* [PROMPT A]
Using the comments on Darwin, decide whether each statement agrees with the comments: (i) the first comment concedes that Darwin knew nothing about genetics; (ii) the second comment says more of Darwin's ideas have been thrown out than Newton's; (iii) the Paul Johnson book on Darwin is a biography. Answer yes or no for each and quote the deciding words.
* [PROMPT B]
List everyone the comments on Darwin name as figures Paul Johnson supports.
* [PROMPT C]
Give a continuation of the comments on Darwin, starting after the last comment shown.

* [DOCUMENT TEXT]

-- -- --

It's often said (especially by ID supporters) that Darwin knew nothing about genetics. Well, actually, it's true. But you can't read the "Origin" without thinking that genetics, by its very lack, is present in the text. "Through a glass darkly", Darwin pointed to the need for something he couldn't quite specify. But we know that genius sometimes consists in asking the good questions, not only giving the good answers.

By Christophe Thill (not verified) on 24 Nov 2009 #permalink

Well said. It never occurred to me that more of Newton's ideas have been thrown out than Darwin's. But of course!

By The Mad LOLSci… (not verified) on 28 Nov 2009 #permalink

Just read a book by Paul Johnson on Darwin - a biography. I thought that Johnson made a lot of leaps of faith as to what Darwin must have thought, intended etc, and that he misrepresented the truth. Then I researched who Paul Johnson is and it turns out he is a supporter of both Bushes, Ollie North and Pinochet, and is a very strong right wing Catholic. I breathed a huge sigh of relief and am able to now discount many of his dubious anti - Charles statements as another example of Sarah palin type making shit up. What a disgusting pig!!!!!!

-- -- --

* [SOURCE MATERIAL]
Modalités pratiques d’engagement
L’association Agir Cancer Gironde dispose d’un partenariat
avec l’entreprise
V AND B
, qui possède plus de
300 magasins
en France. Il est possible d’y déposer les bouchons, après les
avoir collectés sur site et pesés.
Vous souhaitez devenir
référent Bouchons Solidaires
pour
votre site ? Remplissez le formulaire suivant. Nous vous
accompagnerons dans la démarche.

-- -- --

* [WRITTEN REPLY A]
(i) Yes: "Well, actually, it's true."
(ii) No: "more of Newton's ideas have been thrown out than Darwin's"
(iii) Yes: "a book by Paul Johnson on Darwin - a biography"

* [WRITTEN REPLY B]
- both Bushes
- Ollie North
- Pinochet

* [WRITTEN REPLY C]
Darwin wrote an autobiography: The Autobiography of Charles Darwin.

There is a pretty good novel based on Darwin which gives a reasonable outline of his life in novel (not biographical) form which is often overlooked and because it is not scholarly, is shunned by scholars, but which is still worth a look: The Origin (Signet).

Personally, I think the Voyage of the Beagle, which is not really a coherent entity of a book but comes to us today in the form of something that looks like a book, is a great read. I wrote a series of blog posts about the voyage here:

http://scienceblogs.com/gregladen/category/series/darwin_and_the_voyage/

and Darwin's voyage as a book is available in several forms: The Voyage of the Beagle: Journal of Researches into the Natural History and Geology of the Countries Visited During the Voyage of H.M.S. Beagle Round the World (Modern Library Classics)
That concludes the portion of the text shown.